The Mastropietros landed their beast on August 8, fishing with Captain Frank Braddick, and first mate Donnie Briand on the Hurry Up. It was their first time fishing for — let alone catching — a shark. Eighteen year old Dino Mastropietro said his father, also named Dino, his Uncle Paolo and he, spelled each other as they fought the fish to the death.

Dino, who is a computer engineering student at the University of Michigan, was awestruck at what they had done. “It was a big, majestic thing,” he said. There was a lot of blood.

Dino’s younger brother Dante got a little queasy, but rough seas were to blame.

The Mastroprietros have rented on Shelter Island every summer for most of Dino’s life and his mother, Karen Pandiani has summered here for 30 years.
Dino was determined to make good use of every scrap of  thresher, snout to caudal fin. “I thought if we are going to take this thing home, we are going to honor it.”

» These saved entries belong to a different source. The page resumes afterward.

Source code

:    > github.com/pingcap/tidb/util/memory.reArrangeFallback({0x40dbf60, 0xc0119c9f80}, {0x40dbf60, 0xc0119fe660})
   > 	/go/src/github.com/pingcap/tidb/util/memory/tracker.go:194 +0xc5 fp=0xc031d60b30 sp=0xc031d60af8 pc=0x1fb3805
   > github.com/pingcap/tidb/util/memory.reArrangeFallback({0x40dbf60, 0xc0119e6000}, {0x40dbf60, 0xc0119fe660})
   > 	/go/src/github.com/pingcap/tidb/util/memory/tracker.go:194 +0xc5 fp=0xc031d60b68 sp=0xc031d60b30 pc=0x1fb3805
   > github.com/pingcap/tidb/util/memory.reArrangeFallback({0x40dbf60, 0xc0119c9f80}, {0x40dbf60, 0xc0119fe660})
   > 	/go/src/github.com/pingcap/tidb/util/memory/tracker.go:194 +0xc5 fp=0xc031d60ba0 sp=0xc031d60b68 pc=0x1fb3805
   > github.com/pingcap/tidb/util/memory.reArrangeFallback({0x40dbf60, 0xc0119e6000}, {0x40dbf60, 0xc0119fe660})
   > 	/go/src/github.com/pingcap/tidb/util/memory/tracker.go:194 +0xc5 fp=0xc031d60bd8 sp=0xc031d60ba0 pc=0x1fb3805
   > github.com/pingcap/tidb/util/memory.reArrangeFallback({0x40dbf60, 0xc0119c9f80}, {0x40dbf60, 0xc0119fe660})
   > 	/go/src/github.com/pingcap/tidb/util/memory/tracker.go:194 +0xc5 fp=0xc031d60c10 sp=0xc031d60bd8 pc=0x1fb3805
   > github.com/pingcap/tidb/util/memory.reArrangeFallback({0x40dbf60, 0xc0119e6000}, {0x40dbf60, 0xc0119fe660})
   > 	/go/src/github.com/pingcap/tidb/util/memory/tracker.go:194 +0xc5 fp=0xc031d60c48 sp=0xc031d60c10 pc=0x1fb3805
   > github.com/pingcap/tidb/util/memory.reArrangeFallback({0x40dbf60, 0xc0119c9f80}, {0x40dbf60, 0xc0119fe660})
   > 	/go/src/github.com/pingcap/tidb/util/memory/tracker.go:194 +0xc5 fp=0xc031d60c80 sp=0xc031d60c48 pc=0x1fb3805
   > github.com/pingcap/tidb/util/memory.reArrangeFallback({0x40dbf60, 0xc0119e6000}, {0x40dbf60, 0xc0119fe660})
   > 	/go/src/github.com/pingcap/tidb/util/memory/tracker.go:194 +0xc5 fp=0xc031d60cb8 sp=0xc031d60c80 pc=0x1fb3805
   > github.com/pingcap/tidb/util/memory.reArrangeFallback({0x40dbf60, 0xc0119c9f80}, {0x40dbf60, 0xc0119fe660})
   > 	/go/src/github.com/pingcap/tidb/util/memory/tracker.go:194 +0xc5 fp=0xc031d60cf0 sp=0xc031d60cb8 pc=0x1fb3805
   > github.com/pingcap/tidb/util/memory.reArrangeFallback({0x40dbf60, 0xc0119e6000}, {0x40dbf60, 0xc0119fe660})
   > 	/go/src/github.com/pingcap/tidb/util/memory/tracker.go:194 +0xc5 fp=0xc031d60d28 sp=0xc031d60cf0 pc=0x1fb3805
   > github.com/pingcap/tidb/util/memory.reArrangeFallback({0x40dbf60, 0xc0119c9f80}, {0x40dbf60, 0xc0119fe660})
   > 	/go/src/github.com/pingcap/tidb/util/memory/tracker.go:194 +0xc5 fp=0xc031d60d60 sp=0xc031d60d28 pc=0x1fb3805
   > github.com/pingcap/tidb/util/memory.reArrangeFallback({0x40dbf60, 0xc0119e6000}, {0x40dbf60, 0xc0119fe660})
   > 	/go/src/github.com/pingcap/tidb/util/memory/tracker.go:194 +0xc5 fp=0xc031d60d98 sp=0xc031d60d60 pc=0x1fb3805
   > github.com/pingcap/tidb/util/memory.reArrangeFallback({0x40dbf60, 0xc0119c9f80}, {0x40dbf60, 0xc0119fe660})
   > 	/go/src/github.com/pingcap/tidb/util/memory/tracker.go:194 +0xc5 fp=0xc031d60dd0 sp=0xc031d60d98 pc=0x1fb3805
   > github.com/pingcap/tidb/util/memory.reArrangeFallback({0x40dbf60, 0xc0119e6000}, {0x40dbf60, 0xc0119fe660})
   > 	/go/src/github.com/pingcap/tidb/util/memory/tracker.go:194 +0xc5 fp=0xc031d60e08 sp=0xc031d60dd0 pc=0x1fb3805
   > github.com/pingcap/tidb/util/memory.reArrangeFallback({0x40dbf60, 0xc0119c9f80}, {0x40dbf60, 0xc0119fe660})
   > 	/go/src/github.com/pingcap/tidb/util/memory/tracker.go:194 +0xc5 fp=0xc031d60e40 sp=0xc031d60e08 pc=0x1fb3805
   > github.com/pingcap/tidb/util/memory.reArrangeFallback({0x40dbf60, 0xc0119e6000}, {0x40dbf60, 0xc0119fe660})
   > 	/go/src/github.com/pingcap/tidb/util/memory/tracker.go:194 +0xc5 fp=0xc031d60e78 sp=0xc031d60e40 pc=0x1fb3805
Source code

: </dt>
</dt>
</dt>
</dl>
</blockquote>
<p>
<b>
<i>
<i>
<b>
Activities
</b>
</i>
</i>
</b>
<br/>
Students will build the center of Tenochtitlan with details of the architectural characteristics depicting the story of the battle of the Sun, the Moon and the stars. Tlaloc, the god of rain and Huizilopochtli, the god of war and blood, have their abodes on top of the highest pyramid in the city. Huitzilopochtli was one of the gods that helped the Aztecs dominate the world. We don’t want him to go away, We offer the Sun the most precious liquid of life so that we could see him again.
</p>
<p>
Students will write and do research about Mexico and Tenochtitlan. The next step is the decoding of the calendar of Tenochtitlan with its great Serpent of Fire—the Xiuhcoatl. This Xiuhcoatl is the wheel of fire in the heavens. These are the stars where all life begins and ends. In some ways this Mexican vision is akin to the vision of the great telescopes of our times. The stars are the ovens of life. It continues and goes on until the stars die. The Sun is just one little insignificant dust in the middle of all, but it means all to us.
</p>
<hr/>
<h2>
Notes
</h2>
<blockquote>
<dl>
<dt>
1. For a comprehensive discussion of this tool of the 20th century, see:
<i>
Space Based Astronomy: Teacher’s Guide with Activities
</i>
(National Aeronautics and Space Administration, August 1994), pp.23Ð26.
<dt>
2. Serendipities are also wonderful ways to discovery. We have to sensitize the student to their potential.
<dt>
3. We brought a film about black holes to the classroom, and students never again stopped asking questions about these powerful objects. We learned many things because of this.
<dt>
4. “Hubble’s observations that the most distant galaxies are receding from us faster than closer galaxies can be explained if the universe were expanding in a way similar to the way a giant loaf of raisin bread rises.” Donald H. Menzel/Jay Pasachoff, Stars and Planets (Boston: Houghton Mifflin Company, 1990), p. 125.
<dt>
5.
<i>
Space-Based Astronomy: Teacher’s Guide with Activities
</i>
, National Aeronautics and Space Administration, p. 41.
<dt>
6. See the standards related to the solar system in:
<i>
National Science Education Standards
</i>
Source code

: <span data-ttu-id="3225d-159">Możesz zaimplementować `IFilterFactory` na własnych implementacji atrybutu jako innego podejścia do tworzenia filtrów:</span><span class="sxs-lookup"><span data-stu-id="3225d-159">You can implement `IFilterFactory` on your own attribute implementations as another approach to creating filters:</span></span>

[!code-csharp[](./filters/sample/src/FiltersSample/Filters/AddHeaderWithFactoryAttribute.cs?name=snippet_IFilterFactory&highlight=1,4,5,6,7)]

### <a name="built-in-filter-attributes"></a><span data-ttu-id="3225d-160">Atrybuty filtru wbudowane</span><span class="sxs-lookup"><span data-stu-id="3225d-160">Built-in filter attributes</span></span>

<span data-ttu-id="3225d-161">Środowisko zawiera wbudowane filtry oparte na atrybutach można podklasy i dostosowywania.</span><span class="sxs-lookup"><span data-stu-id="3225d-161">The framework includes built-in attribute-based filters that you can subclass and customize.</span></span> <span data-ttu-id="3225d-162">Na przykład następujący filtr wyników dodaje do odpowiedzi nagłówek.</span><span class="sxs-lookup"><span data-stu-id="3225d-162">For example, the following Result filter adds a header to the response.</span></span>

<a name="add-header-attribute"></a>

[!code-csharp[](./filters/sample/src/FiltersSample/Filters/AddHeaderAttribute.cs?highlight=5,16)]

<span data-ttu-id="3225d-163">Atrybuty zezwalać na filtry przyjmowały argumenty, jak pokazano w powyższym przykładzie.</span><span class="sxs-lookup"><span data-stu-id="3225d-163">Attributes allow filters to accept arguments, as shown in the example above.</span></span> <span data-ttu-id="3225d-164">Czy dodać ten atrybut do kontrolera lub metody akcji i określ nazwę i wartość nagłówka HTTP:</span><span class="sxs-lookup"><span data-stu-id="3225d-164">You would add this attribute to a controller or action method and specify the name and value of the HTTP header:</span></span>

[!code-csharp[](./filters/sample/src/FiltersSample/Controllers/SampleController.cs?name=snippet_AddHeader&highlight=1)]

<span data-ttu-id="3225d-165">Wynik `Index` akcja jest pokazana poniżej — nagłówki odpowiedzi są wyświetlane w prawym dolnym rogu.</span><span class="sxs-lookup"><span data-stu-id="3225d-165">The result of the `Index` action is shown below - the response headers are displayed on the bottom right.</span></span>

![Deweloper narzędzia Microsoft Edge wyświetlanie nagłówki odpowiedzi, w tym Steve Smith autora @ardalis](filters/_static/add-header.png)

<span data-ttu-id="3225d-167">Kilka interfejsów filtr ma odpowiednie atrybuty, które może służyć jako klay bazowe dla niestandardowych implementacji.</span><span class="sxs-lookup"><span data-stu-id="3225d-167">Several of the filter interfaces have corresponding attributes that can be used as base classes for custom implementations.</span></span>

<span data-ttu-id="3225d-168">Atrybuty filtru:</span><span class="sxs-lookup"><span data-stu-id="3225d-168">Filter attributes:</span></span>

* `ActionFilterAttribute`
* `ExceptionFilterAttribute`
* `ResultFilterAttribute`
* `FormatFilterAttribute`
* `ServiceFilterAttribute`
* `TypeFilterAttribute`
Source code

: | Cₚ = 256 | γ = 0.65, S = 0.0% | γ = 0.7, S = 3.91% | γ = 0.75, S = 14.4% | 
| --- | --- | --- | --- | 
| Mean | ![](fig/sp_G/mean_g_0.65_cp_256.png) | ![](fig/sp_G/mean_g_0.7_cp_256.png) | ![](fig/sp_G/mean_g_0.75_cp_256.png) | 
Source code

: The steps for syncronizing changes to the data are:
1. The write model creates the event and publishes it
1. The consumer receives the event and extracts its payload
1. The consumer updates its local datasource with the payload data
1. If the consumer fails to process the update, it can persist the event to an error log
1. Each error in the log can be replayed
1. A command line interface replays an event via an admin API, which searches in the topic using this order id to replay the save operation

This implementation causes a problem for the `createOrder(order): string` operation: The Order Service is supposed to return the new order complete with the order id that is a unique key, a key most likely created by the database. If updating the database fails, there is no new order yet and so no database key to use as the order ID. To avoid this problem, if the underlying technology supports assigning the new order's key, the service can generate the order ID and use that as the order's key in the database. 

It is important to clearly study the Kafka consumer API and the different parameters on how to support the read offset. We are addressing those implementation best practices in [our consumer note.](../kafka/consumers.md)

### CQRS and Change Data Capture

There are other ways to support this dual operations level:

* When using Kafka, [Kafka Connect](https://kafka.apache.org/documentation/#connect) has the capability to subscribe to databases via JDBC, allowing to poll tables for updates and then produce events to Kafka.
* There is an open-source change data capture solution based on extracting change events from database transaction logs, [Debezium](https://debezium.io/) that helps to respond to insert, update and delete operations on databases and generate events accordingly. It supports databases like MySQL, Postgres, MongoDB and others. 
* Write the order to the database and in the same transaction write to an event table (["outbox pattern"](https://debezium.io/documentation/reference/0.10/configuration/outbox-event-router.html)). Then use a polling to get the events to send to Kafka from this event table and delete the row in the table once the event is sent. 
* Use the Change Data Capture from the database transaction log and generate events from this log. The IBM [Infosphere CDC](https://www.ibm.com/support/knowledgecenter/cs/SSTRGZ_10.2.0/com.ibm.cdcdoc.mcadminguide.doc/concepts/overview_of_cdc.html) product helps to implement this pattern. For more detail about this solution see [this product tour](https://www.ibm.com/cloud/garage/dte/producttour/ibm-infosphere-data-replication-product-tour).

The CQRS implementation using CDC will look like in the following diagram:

The first beneficiary of shark largesse was the Pridwin; the Mastropietros brought in about 30 pounds of meat for the chef to cook.

As for the rest, a large extended family, and endless days of fish feasts took care of it.

They grilled shark steaks with the skin on, like swordfish, but started trimming them when the steaks warped and curled as the skin shrank on the grill. As days went by, they made shark tacos, shark po-boy’s, shark fried in olive oil and even shark ceviche.

By August 16 Shark Week at the Mastropietros was over, and all parts of the creature had been honorably dispensed. “That definitely gave me consolation,” Dino said.